PROBLEM DESCRIPTION:
Among the entries below, please repeat exactly and only the lines from the line containing "Incontro tra il" to the line containing "最好的股票配资网站 A股三大指", both lines included.

Dataset entries:
--------------------------------

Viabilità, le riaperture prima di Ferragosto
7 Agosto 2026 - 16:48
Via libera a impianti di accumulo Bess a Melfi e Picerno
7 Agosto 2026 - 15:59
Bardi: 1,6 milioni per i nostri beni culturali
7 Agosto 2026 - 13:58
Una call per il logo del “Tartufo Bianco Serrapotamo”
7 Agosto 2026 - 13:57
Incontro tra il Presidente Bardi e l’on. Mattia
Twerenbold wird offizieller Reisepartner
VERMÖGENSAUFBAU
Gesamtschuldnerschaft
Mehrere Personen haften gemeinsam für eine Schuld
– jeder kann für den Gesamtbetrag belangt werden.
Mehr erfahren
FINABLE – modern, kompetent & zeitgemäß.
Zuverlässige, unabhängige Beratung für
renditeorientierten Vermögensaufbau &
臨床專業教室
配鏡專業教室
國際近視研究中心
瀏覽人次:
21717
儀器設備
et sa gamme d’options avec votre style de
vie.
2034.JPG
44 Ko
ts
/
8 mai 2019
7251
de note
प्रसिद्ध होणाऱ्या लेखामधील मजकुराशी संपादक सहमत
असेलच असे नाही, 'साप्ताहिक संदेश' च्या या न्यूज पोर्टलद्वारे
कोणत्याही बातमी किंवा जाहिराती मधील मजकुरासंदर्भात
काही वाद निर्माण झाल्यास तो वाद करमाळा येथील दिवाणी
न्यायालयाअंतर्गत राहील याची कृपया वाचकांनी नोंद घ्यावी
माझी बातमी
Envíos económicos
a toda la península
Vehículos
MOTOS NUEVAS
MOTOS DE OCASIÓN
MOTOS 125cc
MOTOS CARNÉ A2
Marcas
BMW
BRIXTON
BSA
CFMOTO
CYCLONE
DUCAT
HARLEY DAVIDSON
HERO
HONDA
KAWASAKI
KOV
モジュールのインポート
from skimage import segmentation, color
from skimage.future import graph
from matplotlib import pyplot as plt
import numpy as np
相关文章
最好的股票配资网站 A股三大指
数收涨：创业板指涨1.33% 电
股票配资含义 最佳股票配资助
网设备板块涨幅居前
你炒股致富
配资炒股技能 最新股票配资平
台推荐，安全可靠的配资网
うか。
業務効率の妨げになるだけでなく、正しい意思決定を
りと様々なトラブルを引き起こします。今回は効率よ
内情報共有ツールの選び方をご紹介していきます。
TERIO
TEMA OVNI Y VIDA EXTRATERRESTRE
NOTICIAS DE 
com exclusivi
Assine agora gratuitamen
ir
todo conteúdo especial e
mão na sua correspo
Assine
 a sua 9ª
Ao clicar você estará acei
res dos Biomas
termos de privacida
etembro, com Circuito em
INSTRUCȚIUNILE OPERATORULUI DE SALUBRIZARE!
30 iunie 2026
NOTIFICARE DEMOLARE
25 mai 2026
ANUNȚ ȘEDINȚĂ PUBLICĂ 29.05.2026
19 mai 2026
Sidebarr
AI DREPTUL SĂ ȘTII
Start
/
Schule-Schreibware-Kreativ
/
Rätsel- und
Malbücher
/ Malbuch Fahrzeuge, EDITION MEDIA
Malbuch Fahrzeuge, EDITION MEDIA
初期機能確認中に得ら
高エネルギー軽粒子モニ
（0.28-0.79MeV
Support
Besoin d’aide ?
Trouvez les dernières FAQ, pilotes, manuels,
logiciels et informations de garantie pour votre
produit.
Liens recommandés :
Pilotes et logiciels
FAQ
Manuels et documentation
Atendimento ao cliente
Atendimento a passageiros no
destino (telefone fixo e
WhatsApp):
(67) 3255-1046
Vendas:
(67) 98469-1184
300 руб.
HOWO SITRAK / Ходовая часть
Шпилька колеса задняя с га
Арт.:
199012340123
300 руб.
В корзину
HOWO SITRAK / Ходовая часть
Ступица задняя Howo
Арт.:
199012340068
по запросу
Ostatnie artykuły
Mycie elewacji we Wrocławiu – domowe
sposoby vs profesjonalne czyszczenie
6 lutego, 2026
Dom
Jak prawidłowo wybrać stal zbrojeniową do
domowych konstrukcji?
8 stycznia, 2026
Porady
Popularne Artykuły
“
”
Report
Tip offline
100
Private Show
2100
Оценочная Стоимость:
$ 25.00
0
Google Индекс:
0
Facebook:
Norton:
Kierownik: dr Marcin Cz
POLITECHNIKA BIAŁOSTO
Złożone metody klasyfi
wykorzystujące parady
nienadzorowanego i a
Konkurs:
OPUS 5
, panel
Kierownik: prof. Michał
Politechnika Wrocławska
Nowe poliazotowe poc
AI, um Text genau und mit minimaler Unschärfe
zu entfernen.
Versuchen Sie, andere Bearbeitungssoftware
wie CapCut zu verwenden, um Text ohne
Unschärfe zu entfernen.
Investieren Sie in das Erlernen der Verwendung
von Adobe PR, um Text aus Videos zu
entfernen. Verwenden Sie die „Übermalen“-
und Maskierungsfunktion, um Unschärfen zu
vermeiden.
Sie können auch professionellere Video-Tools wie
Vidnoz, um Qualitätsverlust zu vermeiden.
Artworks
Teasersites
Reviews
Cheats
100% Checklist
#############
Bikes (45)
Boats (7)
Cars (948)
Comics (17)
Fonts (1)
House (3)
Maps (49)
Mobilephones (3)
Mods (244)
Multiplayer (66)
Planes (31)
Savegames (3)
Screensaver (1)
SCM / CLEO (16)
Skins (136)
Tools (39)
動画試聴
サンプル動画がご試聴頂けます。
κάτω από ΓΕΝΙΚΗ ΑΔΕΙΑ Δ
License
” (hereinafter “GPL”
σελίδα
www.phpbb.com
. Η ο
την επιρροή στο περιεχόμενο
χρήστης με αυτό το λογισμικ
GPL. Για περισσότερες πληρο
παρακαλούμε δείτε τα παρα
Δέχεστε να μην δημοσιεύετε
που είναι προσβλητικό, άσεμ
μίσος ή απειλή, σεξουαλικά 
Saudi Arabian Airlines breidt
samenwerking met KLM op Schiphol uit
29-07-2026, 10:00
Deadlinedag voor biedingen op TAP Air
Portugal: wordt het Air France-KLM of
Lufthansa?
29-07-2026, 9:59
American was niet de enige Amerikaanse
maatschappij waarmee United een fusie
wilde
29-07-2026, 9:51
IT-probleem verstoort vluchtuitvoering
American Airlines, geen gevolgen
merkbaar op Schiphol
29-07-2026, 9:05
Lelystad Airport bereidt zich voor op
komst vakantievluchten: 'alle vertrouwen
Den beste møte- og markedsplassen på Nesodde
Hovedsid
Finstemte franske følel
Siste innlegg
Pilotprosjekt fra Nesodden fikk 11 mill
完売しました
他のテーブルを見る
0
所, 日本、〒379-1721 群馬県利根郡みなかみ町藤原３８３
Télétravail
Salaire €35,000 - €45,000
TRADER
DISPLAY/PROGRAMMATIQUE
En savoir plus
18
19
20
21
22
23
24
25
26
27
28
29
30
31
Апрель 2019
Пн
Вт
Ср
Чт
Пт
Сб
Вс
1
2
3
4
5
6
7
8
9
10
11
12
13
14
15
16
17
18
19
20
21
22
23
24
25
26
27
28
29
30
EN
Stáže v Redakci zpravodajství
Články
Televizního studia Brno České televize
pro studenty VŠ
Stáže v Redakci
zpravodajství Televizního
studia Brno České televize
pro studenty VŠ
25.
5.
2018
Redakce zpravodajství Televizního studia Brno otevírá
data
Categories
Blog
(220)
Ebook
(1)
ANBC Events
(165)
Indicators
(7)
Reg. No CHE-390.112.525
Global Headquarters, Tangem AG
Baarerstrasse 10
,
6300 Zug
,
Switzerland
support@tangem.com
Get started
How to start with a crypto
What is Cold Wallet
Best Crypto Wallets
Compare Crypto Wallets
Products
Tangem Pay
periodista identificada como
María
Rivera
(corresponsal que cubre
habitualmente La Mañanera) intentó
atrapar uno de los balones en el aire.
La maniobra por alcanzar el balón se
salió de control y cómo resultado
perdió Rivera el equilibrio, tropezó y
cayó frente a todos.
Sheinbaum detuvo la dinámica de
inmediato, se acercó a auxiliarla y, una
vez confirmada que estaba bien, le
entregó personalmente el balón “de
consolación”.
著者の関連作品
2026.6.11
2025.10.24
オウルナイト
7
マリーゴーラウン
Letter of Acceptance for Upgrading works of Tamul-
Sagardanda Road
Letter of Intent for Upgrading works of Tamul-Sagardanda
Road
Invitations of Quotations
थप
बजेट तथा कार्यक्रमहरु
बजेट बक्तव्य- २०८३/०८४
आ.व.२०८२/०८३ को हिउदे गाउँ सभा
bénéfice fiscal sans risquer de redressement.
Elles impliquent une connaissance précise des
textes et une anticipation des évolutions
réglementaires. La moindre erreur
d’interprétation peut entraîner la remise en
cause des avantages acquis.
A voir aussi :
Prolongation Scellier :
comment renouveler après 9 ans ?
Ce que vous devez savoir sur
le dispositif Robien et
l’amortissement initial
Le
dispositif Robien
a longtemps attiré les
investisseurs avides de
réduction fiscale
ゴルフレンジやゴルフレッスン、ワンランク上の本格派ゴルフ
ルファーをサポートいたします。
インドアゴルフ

--------------------------------

SOLUTION BELOW:
Incontro tra il Presidente Bardi e l’on. Mattia
Twerenbold wird offizieller Reisepartner
VERMÖGENSAUFBAU
Gesamtschuldnerschaft
Mehrere Personen haften gemeinsam für eine Schuld
– jeder kann für den Gesamtbetrag belangt werden.
Mehr erfahren
FINABLE – modern, kompetent & zeitgemäß.
Zuverlässige, unabhängige Beratung für
renditeorientierten Vermögensaufbau &
臨床專業教室
配鏡專業教室
國際近視研究中心
瀏覽人次:
21717
儀器設備
et sa gamme d’options avec votre style de
vie.
2034.JPG
44 Ko
ts
/
8 mai 2019
7251
de note
प्रसिद्ध होणाऱ्या लेखामधील मजकुराशी संपादक सहमत
असेलच असे नाही, 'साप्ताहिक संदेश' च्या या न्यूज पोर्टलद्वारे
कोणत्याही बातमी किंवा जाहिराती मधील मजकुरासंदर्भात
काही वाद निर्माण झाल्यास तो वाद करमाळा येथील दिवाणी
न्यायालयाअंतर्गत राहील याची कृपया वाचकांनी नोंद घ्यावी
माझी बातमी
Envíos económicos
a toda la península
Vehículos
MOTOS NUEVAS
MOTOS DE OCASIÓN
MOTOS 125cc
MOTOS CARNÉ A2
Marcas
BMW
BRIXTON
BSA
CFMOTO
CYCLONE
DUCAT
HARLEY DAVIDSON
HERO
HONDA
KAWASAKI
KOV
モジュールのインポート
from skimage import segmentation, color
from skimage.future import graph
from matplotlib import pyplot as plt
import numpy as np
相关文章
最好的股票配资网站 A股三大指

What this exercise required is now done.